[Collected data entries]
+++++

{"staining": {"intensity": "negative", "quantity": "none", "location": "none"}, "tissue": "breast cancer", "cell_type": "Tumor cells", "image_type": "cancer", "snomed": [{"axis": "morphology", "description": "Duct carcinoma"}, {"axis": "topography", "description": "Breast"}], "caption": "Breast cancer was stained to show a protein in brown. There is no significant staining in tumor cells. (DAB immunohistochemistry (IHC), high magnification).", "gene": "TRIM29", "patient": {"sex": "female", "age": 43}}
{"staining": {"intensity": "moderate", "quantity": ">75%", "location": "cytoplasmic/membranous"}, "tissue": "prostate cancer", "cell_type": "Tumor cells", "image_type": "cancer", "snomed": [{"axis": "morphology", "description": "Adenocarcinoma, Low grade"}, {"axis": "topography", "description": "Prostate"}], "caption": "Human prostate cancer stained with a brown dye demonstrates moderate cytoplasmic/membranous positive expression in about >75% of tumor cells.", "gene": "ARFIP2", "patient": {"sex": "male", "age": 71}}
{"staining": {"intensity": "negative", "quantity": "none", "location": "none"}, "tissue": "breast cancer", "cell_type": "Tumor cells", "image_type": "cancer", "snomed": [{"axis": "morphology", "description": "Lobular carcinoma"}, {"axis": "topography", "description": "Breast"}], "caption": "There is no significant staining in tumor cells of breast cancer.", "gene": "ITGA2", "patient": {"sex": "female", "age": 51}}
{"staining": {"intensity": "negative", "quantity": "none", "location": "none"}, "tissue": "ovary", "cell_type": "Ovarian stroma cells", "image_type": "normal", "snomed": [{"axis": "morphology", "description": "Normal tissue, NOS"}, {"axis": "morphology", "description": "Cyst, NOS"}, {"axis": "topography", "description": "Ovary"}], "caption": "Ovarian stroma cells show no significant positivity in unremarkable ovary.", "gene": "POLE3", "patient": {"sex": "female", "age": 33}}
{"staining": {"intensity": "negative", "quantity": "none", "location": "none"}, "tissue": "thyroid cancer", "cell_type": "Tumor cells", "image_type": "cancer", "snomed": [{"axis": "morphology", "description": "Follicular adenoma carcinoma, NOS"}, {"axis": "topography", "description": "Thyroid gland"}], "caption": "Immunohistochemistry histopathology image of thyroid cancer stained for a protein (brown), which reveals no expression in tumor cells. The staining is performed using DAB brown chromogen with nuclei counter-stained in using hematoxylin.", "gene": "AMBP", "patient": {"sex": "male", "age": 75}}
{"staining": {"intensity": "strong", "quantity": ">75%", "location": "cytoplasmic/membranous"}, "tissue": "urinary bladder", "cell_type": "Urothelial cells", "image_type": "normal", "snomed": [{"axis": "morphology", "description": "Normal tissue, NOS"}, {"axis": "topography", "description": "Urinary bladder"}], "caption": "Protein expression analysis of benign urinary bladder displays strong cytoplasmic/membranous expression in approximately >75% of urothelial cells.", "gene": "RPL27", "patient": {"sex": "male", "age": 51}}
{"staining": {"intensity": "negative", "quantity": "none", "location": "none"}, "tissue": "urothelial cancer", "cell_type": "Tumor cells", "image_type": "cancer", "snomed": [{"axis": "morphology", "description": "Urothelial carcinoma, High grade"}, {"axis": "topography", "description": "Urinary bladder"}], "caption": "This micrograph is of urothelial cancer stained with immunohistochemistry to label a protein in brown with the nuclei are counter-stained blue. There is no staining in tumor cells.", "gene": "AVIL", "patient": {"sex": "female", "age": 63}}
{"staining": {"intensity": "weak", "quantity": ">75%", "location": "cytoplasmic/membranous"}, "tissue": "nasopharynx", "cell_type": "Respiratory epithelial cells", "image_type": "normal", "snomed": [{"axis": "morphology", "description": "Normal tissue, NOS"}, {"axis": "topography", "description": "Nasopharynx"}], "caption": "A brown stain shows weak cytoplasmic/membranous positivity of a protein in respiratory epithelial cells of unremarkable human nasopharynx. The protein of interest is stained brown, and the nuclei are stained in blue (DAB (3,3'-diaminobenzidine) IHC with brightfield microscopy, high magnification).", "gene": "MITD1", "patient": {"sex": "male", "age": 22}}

+++++

> _Problem_: A word-for-word copy of the data is what should be returned.

> _Result of this exercise_:
{"staining": {"intensity": "negative", "quantity": "none", "location": "none"}, "tissue": "breast cancer", "cell_type": "Tumor cells", "image_type": "cancer", "snomed": [{"axis": "morphology", "description": "Duct carcinoma"}, {"axis": "topography", "description": "Breast"}], "caption": "Breast cancer was stained to show a protein in brown. There is no significant staining in tumor cells. (DAB immunohistochemistry (IHC), high magnification).", "gene": "TRIM29", "patient": {"sex": "female", "age": 43}}
{"staining": {"intensity": "moderate", "quantity": ">75%", "location": "cytoplasmic/membranous"}, "tissue": "prostate cancer", "cell_type": "Tumor cells", "image_type": "cancer", "snomed": [{"axis": "morphology", "description": "Adenocarcinoma, Low grade"}, {"axis": "topography", "description": "Prostate"}], "caption": "Human prostate cancer stained with a brown dye demonstrates moderate cytoplasmic/membranous positive expression in about >75% of tumor cells.", "gene": "ARFIP2", "patient": {"sex": "male", "age": 71}}
{"staining": {"intensity": "negative", "quantity": "none", "location": "none"}, "tissue": "breast cancer", "cell_type": "Tumor cells", "image_type": "cancer", "snomed": [{"axis": "morphology", "description": "Lobular carcinoma"}, {"axis": "topography", "description": "Breast"}], "caption": "There is no significant staining in tumor cells of breast cancer.", "gene": "ITGA2", "patient": {"sex": "female", "age": 51}}
{"staining": {"intensity": "negative", "quantity": "none", "location": "none"}, "tissue": "ovary", "cell_type": "Ovarian stroma cells", "image_type": "normal", "snomed": [{"axis": "morphology", "description": "Normal tissue, NOS"}, {"axis": "morphology", "description": "Cyst, NOS"}, {"axis": "topography", "description": "Ovary"}], "caption": "Ovarian stroma cells show no significant positivity in unremarkable ovary.", "gene": "POLE3", "patient": {"sex": "female", "age": 33}}
{"staining": {"intensity": "negative", "quantity": "none", "location": "none"}, "tissue": "thyroid cancer", "cell_type": "Tumor cells", "image_type": "cancer", "snomed": [{"axis": "morphology", "description": "Follicular adenoma carcinoma, NOS"}, {"axis": "topography", "description": "Thyroid gland"}], "caption": "Immunohistochemistry histopathology image of thyroid cancer stained for a protein (brown), which reveals no expression in tumor cells. The staining is performed using DAB brown chromogen with nuclei counter-stained in using hematoxylin.", "gene": "AMBP", "patient": {"sex": "male", "age": 75}}
{"staining": {"intensity": "strong", "quantity": ">75%", "location": "cytoplasmic/membranous"}, "tissue": "urinary bladder", "cell_type": "Urothelial cells", "image_type": "normal", "snomed": [{"axis": "morphology", "description": "Normal tissue, NOS"}, {"axis": "topography", "description": "Urinary bladder"}], "caption": "Protein expression analysis of benign urinary bladder displays strong cytoplasmic/membranous expression in approximately >75% of urothelial cells.", "gene": "RPL27", "patient": {"sex": "male", "age": 51}}
{"staining": {"intensity": "negative", "quantity": "none", "location": "none"}, "tissue": "urothelial cancer", "cell_type": "Tumor cells", "image_type": "cancer", "snomed": [{"axis": "morphology", "description": "Urothelial carcinoma, High grade"}, {"axis": "topography", "description": "Urinary bladder"}], "caption": "This micrograph is of urothelial cancer stained with immunohistochemistry to label a protein in brown with the nuclei are counter-stained blue. There is no staining in tumor cells.", "gene": "AVIL", "patient": {"sex": "female", "age": 63}}
{"staining": {"intensity": "weak", "quantity": ">75%", "location": "cytoplasmic/membranous"}, "tissue": "nasopharynx", "cell_type": "Respiratory epithelial cells", "image_type": "normal", "snomed": [{"axis": "morphology", "description": "Normal tissue, NOS"}, {"axis": "topography", "description": "Nasopharynx"}], "caption": "A brown stain shows weak cytoplasmic/membranous positivity of a protein in respiratory epithelial cells of unremarkable human nasopharynx. The protein of interest is stained brown, and the nuclei are stained in blue (DAB (3,3'-diaminobenzidine) IHC with brightfield microscopy, high magnification).", "gene": "MITD1", "patient": {"sex": "male", "age": 22}}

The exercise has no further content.